I like my always-on IPsec tunnel on android. Never really understood this entire wireguard hype. Probably because VPN just got a bit easier for some people..?
One of the big things is that it uses more common UDP rather than a completely new IP protocol like IPsec wants. This makes it play much nicer with a lot of networks that have unusual setups or restrictions that otherwise block IPsec. OpenVPN can also accomplish that, but it's got a more complicated setup than WireGuard since it needs a full TLS stack and certificates.
Much faster, as it is UDP-based, it basically just keeps spraying network packets. I noticed that my SSH sessions are resumed after closing and reopening my laptop half an hour later.
IPsec, at least using IKEv2, also uses UDP in most deployments where you are not using IPsec directly without encapsulation (not that it makes a real difference). You may be confusing with OpenVPN, which can run over TCP.

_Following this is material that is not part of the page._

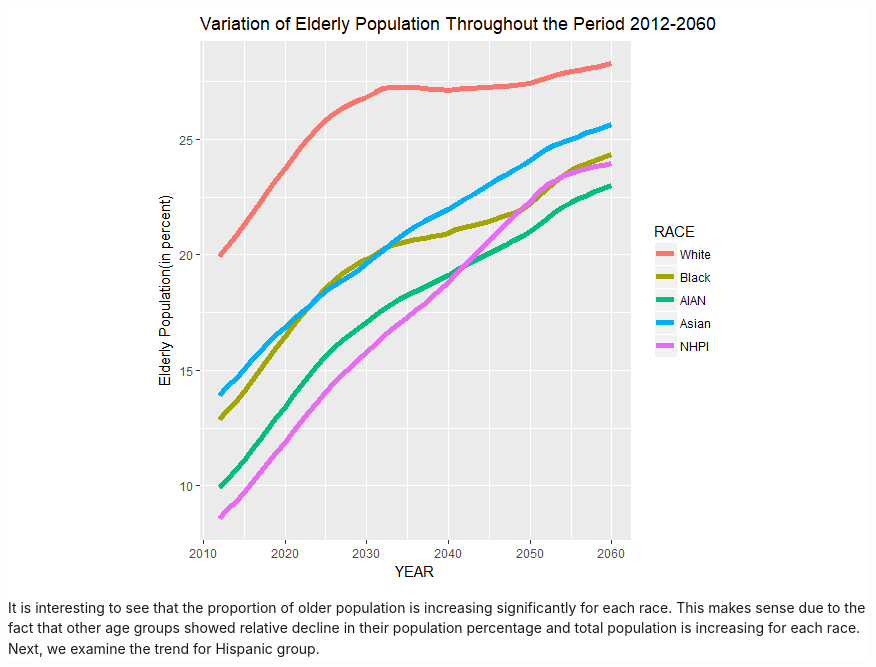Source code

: <img src="projection_files/figure-html/unnamed-chunk-8-1.png" style="display: block; margin: auto;" />

It is interesting to see that the proportion of older population is increasing significantly for each race. This makes sense due to the fact that other age groups showed relative decline in their population percentage and total population is increasing for each race.
Next, we examine the trend for Hispanic group.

In terms of speed, they are comparable. The great benefit of WireGuard is simplicity on Linux compared to the configuration nightmare that is StrongSWAN, but implementing IPsec/IKEv2 on OpenBSD using OpenIKEd is roughly comparable if you use Let's Encrypt certificates.
You can get really inexpensive GL.inet GL-MT300N-V2 "mango" boxes (about $20) that will provide transparent WireGuard or OpenVPN encryption for a device that doesn't support VPNs out of the box (ahem, a Smart TV or streaming box, to bypass geo restrictions). They don't support IPsec.
It's reasonable to ask the community for opinions/analysis. I'm fine with telling people to do their own research for simple facts/processes, but "how do these things compare" is potentially subjective, depends on experience, and IMO is a suboptimal fit for websearching.